Submission to Senate committee inquiry on school refusal

education: an outline in purple of a graduation cap
In December 2022, IHRA made a submission to the Senate Education and Employment References Committee in relation to its inquiry on school refusal and related matters.

In this submission we make four main observations:

  1. Whilst the Australian COVID-19 shutdowns have been a source of anxiety and social dislocation for many school-age children, the prevalence of school refusal post- shutdowns is, in our view, mostly unrelated to this trauma. Rather, COVID-19 home- schooling arrangements have shown a generation of young people that if they do not feel safe in schools, there are alternative ways that allow them to feel better. We expect that many submissions will make this observation, so we do not elaborate on it further.
  2. The reasons why children feel unsafe in schools are diverse and complex. One important reason is that students who are categorised by schools as LGBTQI+ (lesbian, gay, bisexual, transgender, queer, intersex, plus) can feel invisible, misinformed about their bodies, unsafe, unwelcome and lack a sense of belonging. This lack of visibility and acceptance is exacerbated by the fact that education professionals (like many in the general community) work from an aggregated and often superficial understanding of LGBTQI+. We believe that what is needed is a disaggregated perspective that differentiates between the lived experiences of different populations within the rainbow alliance.

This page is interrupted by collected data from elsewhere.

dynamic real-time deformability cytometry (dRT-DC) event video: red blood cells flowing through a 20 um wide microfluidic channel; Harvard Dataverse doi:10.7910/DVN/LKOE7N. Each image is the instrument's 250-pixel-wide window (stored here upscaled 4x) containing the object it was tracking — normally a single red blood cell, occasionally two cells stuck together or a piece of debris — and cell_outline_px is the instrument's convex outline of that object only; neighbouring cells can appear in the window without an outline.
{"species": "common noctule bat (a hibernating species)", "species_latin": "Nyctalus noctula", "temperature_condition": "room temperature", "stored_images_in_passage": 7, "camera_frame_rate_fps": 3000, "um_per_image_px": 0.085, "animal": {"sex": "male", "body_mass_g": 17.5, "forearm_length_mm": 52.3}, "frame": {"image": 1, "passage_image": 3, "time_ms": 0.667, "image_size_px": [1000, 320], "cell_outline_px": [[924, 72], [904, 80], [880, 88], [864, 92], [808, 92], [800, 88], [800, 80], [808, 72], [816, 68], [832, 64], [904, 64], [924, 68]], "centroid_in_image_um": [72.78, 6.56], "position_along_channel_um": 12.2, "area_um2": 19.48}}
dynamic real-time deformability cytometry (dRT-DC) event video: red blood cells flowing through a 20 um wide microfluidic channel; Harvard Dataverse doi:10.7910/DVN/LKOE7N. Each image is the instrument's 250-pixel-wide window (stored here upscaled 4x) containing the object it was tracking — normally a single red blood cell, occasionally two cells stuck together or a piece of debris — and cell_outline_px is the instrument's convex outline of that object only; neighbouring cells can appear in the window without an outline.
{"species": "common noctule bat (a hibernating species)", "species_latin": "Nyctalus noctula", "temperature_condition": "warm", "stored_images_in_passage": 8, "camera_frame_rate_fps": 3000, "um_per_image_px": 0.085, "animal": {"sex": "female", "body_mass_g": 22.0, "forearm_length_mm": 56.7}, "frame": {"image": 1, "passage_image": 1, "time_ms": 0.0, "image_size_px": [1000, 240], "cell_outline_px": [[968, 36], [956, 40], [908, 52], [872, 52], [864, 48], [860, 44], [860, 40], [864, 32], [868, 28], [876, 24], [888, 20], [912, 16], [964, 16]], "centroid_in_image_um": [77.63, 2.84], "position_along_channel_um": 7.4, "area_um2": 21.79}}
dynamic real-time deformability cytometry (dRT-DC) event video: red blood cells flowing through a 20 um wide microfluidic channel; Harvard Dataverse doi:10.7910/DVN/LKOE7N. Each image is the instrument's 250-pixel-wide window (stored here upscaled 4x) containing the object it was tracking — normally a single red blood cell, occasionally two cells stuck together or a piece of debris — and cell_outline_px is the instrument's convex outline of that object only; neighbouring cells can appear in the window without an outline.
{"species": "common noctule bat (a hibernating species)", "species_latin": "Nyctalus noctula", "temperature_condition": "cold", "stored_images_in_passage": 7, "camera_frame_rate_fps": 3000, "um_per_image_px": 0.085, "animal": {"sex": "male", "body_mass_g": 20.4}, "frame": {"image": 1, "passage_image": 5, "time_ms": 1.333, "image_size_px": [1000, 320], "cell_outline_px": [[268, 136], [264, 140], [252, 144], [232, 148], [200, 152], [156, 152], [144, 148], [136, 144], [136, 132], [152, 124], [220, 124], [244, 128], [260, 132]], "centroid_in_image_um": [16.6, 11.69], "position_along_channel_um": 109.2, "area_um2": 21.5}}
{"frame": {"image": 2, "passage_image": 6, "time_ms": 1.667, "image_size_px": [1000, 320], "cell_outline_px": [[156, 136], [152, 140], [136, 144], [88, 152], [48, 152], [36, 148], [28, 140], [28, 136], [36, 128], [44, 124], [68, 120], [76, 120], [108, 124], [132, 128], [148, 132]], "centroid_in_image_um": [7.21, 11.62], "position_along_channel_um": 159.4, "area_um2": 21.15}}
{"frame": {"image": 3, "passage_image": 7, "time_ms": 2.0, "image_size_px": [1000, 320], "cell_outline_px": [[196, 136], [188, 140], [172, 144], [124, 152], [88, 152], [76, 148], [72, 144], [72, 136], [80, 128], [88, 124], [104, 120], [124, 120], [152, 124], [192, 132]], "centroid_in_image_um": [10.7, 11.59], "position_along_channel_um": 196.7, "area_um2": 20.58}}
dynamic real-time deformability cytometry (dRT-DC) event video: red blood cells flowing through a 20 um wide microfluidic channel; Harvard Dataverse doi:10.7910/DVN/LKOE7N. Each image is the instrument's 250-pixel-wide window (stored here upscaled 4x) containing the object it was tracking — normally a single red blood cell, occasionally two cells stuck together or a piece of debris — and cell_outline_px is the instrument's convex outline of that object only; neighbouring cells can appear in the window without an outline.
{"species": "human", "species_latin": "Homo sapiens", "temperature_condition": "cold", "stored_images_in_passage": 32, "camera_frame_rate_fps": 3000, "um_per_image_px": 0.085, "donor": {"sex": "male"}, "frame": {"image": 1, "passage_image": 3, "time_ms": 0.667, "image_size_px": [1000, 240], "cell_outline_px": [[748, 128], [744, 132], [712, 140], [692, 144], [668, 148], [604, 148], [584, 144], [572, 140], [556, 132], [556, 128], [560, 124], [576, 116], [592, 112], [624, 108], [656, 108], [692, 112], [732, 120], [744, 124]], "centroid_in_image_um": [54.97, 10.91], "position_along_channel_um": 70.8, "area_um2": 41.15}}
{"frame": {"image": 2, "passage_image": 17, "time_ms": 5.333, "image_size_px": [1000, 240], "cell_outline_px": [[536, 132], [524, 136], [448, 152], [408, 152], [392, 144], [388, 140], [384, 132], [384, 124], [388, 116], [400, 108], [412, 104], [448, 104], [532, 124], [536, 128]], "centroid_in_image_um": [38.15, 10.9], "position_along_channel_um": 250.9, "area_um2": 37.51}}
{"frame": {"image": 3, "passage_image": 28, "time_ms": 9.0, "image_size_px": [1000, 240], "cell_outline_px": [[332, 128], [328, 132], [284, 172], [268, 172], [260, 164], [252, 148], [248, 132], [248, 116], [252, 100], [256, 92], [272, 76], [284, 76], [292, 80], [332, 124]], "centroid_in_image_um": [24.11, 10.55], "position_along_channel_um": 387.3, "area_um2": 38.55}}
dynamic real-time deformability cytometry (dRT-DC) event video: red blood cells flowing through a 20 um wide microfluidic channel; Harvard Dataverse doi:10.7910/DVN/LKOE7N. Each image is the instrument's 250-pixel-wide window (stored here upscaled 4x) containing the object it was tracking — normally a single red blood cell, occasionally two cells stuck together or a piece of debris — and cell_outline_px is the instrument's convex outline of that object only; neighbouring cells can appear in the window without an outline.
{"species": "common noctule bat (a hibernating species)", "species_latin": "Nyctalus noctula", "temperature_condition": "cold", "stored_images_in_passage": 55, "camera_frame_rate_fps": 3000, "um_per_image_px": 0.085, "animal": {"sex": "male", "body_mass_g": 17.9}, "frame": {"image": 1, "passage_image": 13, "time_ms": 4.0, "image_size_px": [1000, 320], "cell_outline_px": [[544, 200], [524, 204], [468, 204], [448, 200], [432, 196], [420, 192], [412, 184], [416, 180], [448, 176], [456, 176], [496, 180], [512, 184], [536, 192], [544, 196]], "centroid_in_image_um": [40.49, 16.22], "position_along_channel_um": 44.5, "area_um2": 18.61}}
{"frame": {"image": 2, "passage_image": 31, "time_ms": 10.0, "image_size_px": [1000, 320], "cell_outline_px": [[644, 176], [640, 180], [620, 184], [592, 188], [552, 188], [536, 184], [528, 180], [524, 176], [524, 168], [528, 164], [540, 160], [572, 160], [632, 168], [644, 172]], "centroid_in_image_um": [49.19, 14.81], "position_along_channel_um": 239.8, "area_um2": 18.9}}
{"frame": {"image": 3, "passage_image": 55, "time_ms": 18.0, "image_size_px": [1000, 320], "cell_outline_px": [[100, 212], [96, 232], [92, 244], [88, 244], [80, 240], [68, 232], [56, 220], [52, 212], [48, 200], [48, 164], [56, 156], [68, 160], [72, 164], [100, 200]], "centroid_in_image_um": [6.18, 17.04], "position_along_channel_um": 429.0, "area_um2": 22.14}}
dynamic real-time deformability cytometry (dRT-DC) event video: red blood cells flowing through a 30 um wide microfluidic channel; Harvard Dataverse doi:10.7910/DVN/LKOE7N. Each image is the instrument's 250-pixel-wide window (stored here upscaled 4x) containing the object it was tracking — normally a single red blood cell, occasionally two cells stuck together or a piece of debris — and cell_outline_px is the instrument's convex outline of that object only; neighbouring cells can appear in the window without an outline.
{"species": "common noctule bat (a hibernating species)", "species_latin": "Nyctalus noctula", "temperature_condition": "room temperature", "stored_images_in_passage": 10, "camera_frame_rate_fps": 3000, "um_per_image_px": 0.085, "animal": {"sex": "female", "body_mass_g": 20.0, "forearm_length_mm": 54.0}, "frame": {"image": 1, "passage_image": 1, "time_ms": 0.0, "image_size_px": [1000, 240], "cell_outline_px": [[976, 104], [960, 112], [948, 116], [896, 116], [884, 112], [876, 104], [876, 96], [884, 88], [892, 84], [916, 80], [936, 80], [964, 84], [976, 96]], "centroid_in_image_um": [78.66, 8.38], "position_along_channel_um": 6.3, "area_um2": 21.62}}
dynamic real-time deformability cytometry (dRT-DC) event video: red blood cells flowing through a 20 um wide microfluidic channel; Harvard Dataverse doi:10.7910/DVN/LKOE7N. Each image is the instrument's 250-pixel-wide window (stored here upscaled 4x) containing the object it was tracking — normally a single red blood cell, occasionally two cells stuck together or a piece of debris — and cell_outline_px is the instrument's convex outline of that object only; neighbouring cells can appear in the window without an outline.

It is important here to note that intersex is not an identity category. The intersex population does not have a shared gender identity. Rather, intersex is a biological variation.
  3. Young Australians with intersex variations often report poor schooling experiences. We submit that most Australian schools (and education professionals working in them) lack sound understanding of the experiences of children with intersex variations. Not only are many people in the community ignorant about the lived experiences of people with innate variations of sex characteristics, but misinformation and incorrect assumptions abound. Children with an intersex variation are a small but significant subset of young people who express school refusal or school phobia.
  4. Intersex Human Rights Australia (IHRA) provides authoritative information and advice on the needs and circumstances of people with an intersex variation or innate variation of sex characteristics. We urge the committee, in developing a holistic view of the causes and solutions to school refusal, to take account of young people with intersex variations, and the views of the intersex human rights movement and community as to how they can best be supported to be successful and settled in school and, more broadly, their lives.